The table next to us approaches. They’re holding After Midnight Playbills and are from Philadelphia. LaBelle invites them over so she can improve on the autographs she gave them earlier. “You know what today was? A better day,” says LaBelle. She’d gotten opening-night jitters, mainly because her wig wasn’t quite right and she didn’t feel comfortable. “So today I wore another wig that I love and it gave me a confidence level,” she says. “If you feel as though you look a little bit shady, you’re not gonna perform well. Last night, I wish people who paid didn’t come. I want them to come back.”

As a joke, Norma steals and hides LaBelle’s purse, which contains the first cell phone she’s ever owned. It’s just a flip phone, and she got it a week ago. “I don’t know how to answer it,” says LaBelle, who missed four calls because she kept picking up the hotel phone instead. And forget email. She does have social media but just dictates to her publicist what she wants to say. “I wouldn’t know how to put it in there. Ha! I’m a hot mess. And then I found out that Oprah wasn’t savvy with all that stuff, too.”
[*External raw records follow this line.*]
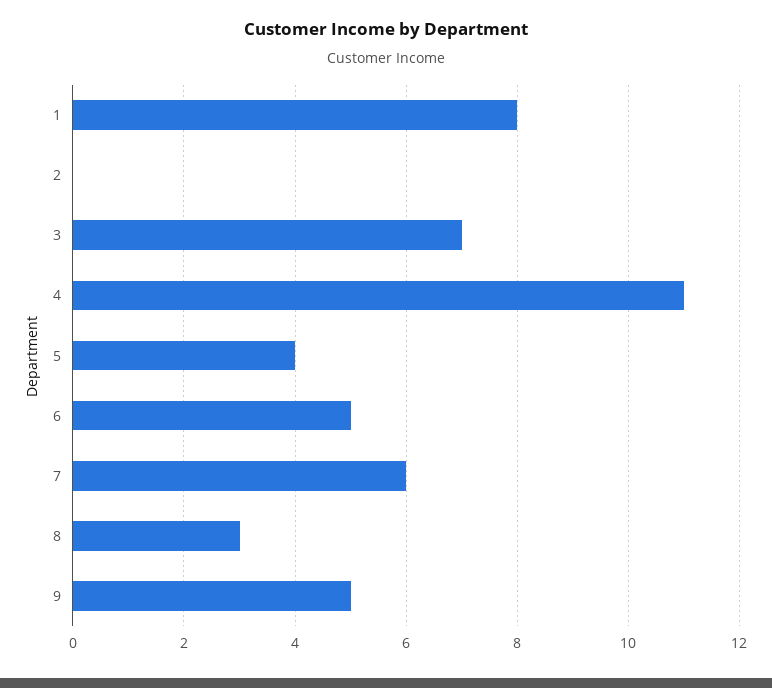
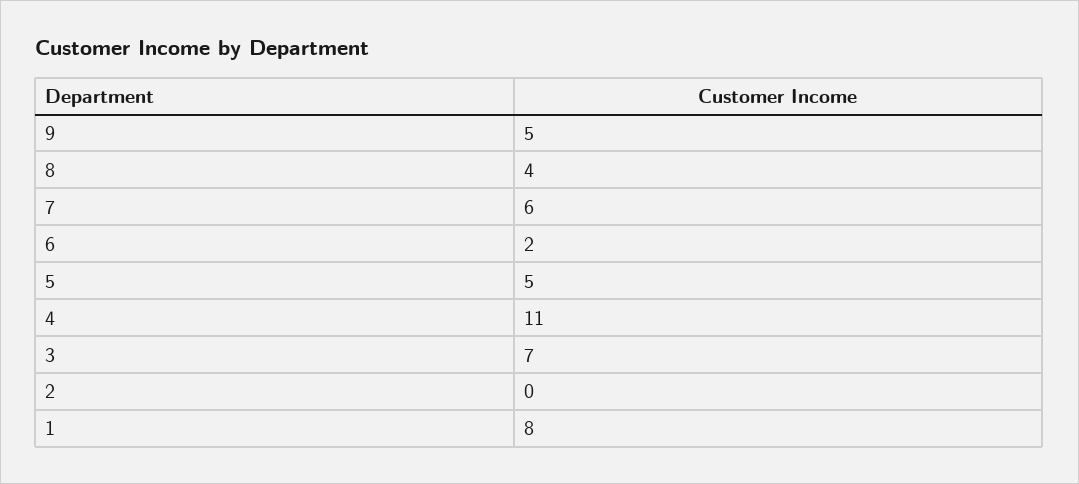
  {
    "1": 8,
    "2": 0,
    "3": 7,
    "4": 11,
-   "5": 4,
+   "5": 5,
-   "6": 5,
+   "6": 2,
    "7": 6,
-   "8": 3,
+   "8": 4,
    "9": 5
  }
Call time for the evening show is coming up soon. As she walks out, table after table of diners, all of them white with white hair, offer up their praise. LaBelle is practically giddy when she gets back into the car. “Z, did you see those people clapping for Mommy when I left the restaurant? ‘So fabulous. Just fabulous, dah-ling!’ ” she imitates, as Harris cracks up in the back seat. “These old rich folk lovin’ on me like that? I love it!” says LaBelle. “For real.”

*This article appears in the June 16, 2014 issue of New York Magazine.